Work to complete
Present every line of the data below as a Markdown table with the columns Row and Line, numbering each line and leaving out blank lines and the pictures.

Provided data

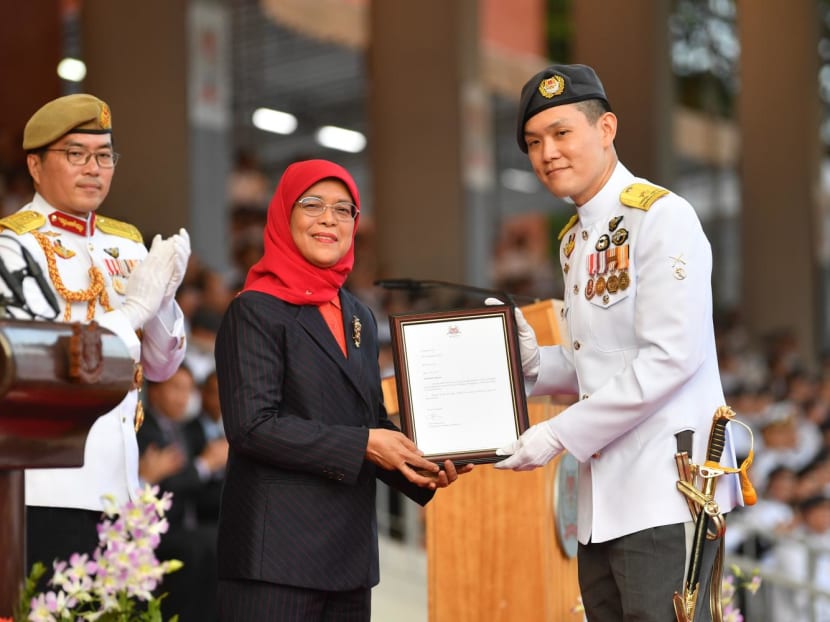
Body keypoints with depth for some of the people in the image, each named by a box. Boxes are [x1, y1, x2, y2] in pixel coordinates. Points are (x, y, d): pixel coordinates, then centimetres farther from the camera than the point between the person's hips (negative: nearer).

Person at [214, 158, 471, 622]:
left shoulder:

Your solution
| Row | Line |
|---|---|
| 1 | Body keypoints with depth for some of the people in the image, each named by a box. Boxes are [x1, y1, x2, y2] in pixel coordinates. Points are (x, y, d): pixel coordinates, then centimetres farther from the camera than the point between the person's hips (negative: nearer). |
| 2 | Person at [214, 158, 471, 622]: |
| 3 | left shoulder: |